In public education, closing poverty- and race-based achievement gaps has become the holy grail. Organizations such as KIPP and Uncommon Schools have developed networks of successful schools, but the question always has been whether such successes could be scaled across an entire urban school district.
Maybe that's the wrong question; perhaps asking any one model to work at scale is unrealistic. But if John Danner has his way, we may get a chance to find out if his model could work for hundreds or even thousands of schools.
Danner, a Silicon Valley entrepreneur who made his fortune with Internet advertising pioneer NetGravity, started Rocketship Education, a charter-school nonprofit, in 2006. In the seven schools that Rocketship operates in San Jose, Calif., the number of students who qualify for free or reduced-price lunches is as high as 92 percent, and up to 80 percent are English-language learners.
Rocketship may be small now, but the company is thinking big. Its goal is to serve more than 25,000 low-income students by 2017. It already has won approval to open schools in Indianapolis, Memphis, Milwaukee, Nashville, New Orleans and Washington, D.C.
Rocketship takes a decidedly data-driven approach. It tests students eight times a year, and its schools close for one day every six weeks to analyze the results. Those results are used to create the equivalent of individualized skill plans that students access via computer and that continually adapt to a student's level.
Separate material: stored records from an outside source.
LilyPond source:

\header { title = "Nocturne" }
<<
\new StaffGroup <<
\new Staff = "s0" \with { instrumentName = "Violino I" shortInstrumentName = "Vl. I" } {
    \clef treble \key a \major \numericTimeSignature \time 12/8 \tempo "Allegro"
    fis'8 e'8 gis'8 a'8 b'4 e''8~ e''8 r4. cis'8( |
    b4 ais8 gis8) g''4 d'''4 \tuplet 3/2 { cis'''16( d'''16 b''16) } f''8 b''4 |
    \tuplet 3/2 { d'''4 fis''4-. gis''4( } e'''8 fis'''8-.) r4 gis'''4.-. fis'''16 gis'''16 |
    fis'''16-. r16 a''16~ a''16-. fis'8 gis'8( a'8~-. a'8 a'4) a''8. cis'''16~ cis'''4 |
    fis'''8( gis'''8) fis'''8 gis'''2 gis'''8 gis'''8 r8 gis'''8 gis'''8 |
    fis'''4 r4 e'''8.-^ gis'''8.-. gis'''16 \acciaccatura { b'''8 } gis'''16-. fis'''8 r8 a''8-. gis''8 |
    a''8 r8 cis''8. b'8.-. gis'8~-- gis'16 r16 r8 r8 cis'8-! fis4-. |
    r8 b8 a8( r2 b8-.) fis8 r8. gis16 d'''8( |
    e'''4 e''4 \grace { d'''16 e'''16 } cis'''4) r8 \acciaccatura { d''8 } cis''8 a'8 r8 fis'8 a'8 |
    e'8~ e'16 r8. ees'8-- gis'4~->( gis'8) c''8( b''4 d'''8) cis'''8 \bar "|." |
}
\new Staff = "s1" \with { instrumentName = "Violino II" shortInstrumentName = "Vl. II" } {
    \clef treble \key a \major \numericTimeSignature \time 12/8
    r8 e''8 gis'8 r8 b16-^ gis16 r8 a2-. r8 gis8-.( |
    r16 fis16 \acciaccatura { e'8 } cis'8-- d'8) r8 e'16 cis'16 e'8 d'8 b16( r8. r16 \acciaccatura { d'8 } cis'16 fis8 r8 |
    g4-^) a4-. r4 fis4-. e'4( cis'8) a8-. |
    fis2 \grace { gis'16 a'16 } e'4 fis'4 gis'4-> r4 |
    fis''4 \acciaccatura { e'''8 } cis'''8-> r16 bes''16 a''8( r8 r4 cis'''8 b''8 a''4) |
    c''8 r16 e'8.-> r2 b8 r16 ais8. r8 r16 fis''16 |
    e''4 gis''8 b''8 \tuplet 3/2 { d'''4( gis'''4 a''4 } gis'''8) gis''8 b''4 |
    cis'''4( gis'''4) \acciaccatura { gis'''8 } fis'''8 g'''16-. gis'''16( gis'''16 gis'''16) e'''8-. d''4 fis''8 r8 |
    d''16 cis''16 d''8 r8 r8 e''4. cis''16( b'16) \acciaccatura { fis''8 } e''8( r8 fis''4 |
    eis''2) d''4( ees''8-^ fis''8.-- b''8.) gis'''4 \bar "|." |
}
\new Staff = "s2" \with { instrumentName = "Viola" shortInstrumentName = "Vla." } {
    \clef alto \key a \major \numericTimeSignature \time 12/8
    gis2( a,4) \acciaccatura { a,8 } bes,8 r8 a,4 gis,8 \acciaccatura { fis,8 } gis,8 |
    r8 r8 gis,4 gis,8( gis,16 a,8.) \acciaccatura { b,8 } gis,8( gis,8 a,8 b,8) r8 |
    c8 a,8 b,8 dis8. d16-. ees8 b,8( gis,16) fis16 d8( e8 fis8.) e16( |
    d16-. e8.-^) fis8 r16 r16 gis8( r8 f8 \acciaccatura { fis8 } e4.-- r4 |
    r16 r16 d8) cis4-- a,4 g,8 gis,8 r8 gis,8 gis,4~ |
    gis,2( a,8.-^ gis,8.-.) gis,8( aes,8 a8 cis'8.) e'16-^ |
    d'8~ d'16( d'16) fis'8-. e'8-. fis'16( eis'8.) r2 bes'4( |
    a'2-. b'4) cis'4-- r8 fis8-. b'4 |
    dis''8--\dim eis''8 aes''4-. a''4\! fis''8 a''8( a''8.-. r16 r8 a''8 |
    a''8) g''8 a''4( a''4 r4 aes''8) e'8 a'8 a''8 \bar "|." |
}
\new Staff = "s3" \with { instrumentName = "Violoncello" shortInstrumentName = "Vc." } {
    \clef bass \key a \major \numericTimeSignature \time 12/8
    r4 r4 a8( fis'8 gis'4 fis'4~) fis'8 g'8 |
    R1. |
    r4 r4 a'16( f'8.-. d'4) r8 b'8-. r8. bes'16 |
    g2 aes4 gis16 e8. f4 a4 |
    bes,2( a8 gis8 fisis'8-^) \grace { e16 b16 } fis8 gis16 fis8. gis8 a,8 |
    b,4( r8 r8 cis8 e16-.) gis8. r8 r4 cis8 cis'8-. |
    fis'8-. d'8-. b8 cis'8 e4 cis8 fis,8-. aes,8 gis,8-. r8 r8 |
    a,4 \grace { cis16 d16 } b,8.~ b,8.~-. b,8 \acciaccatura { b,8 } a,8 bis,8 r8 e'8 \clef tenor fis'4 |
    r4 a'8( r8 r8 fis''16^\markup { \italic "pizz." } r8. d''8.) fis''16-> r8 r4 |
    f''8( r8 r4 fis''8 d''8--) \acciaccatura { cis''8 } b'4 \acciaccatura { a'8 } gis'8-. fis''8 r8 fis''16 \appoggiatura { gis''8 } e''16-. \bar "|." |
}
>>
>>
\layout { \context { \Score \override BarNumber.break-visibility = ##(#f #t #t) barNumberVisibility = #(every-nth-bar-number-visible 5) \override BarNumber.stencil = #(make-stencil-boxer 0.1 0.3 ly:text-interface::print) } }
Students spend time each day on computers in what are called Learning Labs supervised by the equivalent of teaching assistants. The idea is to use technology to help students improve basic skills so teachers can focus on big ideas. As one Rocketship teacher told USA Today, "I don't have to spend my time teaching homophones. If a computer can do that, I can talk about themes in books."
The hours spent in Learning Lab also save money because three teachers can rotate between four classes. In schools that average 500 students, savings are about $500,000 a year, which is used to raise teacher salaries, to extend the school day and to allow Rocketship to build its own facilities--quite a luxury in the charter-school world.
Rocketship's teachers are generally young and comparatively well paid. They earn about 10 percent more than their counterparts in surrounding districts and can earn additional 10 percent bonuses if their students meet academic goals. About three-quarters of the teachers are either part of or recent alums of Teach for America, which places graduates of Ivy League and other top colleges in high-need schools.
So far, the results are encouraging. For the 2011-12 school year, the performance of San Jose's "Rocketeers," as Rocketship refers to its students, on state math tests wasn't that dissimilar to that of students in California's high-income districts. But things aren't perfect. Rocketship is reworking its signature Learning Labs to address a disconnect in the flow of data between the labs and traditional classrooms.
Effective ways to close achievement gaps increasingly are coming from outside the traditional system. Much of what Rocketship does--such as teacher bonuses and using technology to change pedagogy--would either be extremely difficult or impossible to implement within traditional schools.
Which only serves to remind us of that issue of scale. As San Jose teachers' union President Stephen McMahon put it to the Washington Post, Rocketship will "never be big enough to solve the problem, and the minute they do get big enough, they'll be the problem."
It'll be a while before we know whether McMahon is right. Meanwhile, rather than searching for a silver bullet, perhaps approaches like Rocketship's can be part of a menu of options that together can address the needs of families whose children are trapped in failing schools.
This version incorporates several corrections of details involving Rocketship Education.